BenchmarkDotNet=v0.12.1, OS=ubuntu 20.04
AMD Ryzen 9 3900X, 1 CPU, 24 logical and 12 physical cores
.NET Core SDK=5.0.201
[Host] : .NET Core 5.0.4 (CoreCLR 5.0.421.11614, CoreFX 5.0.421.11614), X64 RyuJIT
DefaultJob : .NET Core 5.0.4 (CoreCLR 5.0.421.11614, CoreFX 5.0.421.11614), X64 RyuJIT
Method | Mean | Error | StdDev |
---|---|---|---|
Direct | 47,022.29 ns | 293.281 ns | 259.986 ns |
DirectBranchless | 17,932.28 ns | 40.106 ns | 37.515 ns |
DirectUnrolled | 15,891.53 ns | 50.564 ns | 44.824 ns |
DirectUnsafe | 12,046.63 ns | 88.918 ns | 83.174 ns |
DirectUnsafeAvx | 2,071.47 ns | 14.052 ns | 13.144 ns |
Iterator | 404,825.24 ns | 790.227 ns | 739.179 ns |
IteratorSimpler | 405,514.29 ns | 6,774.750 ns | 6,337.105 ns |
SelectBaseline | 20.00 ns | 0.024 ns | 0.020 ns |
We're using JMH. Hopefully correctly. I'm haven't coded in anger in Java in long time, but the numbers appear spot on for the direct loop, so I'm relatively confident it's right.
# JMH version: 1.27
# VM version: JDK 11.0.10, OpenJDK 64-Bit Server VM, 11.0.10+9-Ubuntu-0ubuntu1.20.04
# VM invoker: /usr/lib/jvm/java-11-openjdk-amd64/bin/java
Benchmark Mode Cnt Score Error Units
FunctionsBenchmark.benchmarkBaselineSelect avgt 5 13.835 ± 0.175 ns/op
FunctionsBenchmark.benchmarkDirect avgt 5 44743.546 ± 149.830 ns/op
FunctionsBenchmark.benchmarkIterator avgt 5 264864.180 ± 10846.190 ns/op
FunctionsBenchmark.benchmarkIteratorGuava avgt 5 913337.174 ± 5627.959 ns/op
We're using Criterion
Refer to the central column for the average. We're using Rust 1.50.
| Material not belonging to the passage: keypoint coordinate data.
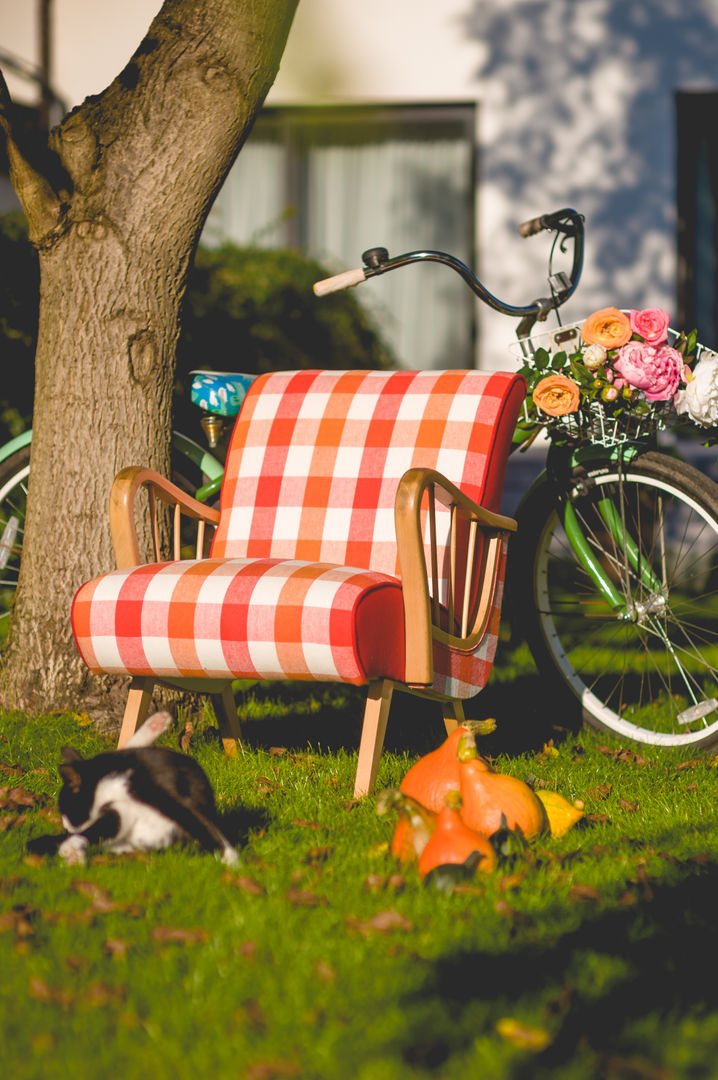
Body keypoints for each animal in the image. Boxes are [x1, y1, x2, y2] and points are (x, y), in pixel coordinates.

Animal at [34, 708, 237, 868]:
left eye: (70, 812)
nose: (69, 829)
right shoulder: (120, 815)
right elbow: (98, 830)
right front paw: (72, 851)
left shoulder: (169, 796)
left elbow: (200, 823)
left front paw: (231, 860)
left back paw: (156, 723)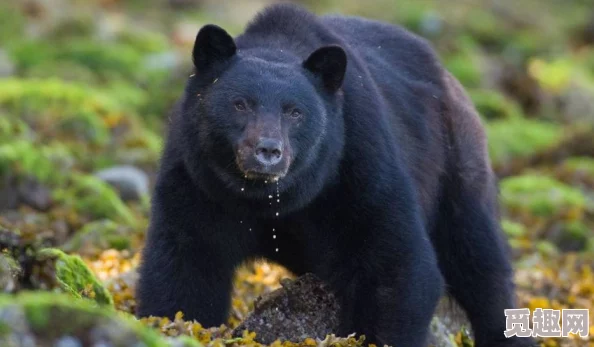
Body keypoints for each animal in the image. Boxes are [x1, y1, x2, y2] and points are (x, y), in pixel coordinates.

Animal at [138, 3, 532, 347]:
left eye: (295, 111)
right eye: (240, 104)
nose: (268, 151)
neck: (270, 199)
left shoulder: (359, 163)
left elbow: (397, 262)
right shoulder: (197, 181)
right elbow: (185, 264)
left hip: (455, 164)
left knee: (479, 259)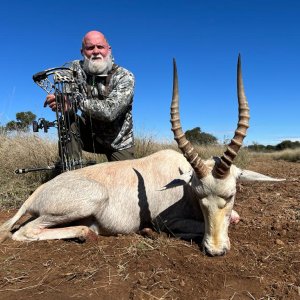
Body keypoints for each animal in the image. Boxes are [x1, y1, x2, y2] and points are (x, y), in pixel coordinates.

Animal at [0, 55, 284, 255]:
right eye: (198, 195)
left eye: (232, 194)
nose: (215, 250)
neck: (181, 181)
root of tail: (38, 192)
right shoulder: (167, 220)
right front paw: (150, 231)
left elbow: (234, 217)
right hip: (87, 200)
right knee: (23, 231)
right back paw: (84, 233)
rng select baseline time: [14.172 ns 14.193 ns 14.218 ns] * note: nanoseconds in this row
calculate_direct_index time: [6.5779 us 6.5995 us 6.6310 us] * note: microseconds for these
calculate_direct time: [6.6033 us 6.6187 us 6.6371 us]
calculate_iter time: [3.6406 us 3.6609 us 3.6901 us]
calculate_fold time: [3.6491 us 3.6575 us 3.6675 us]
calculate_avx time: [1.9541 us 1.9586 us 1.9640 us]
Rust is almost boring, because it produces such fast code: there's often no point in writing a manually-unrolled loop. Sometimes it's worth writing AVX2 code or even inline assembly, but it has to be a really hot path for this to make sense. With Rust, the AVX2 code is only 1.8X faster than the iterator, and a lot less maintainable. Compare this with the over 23X improvement in the C# case.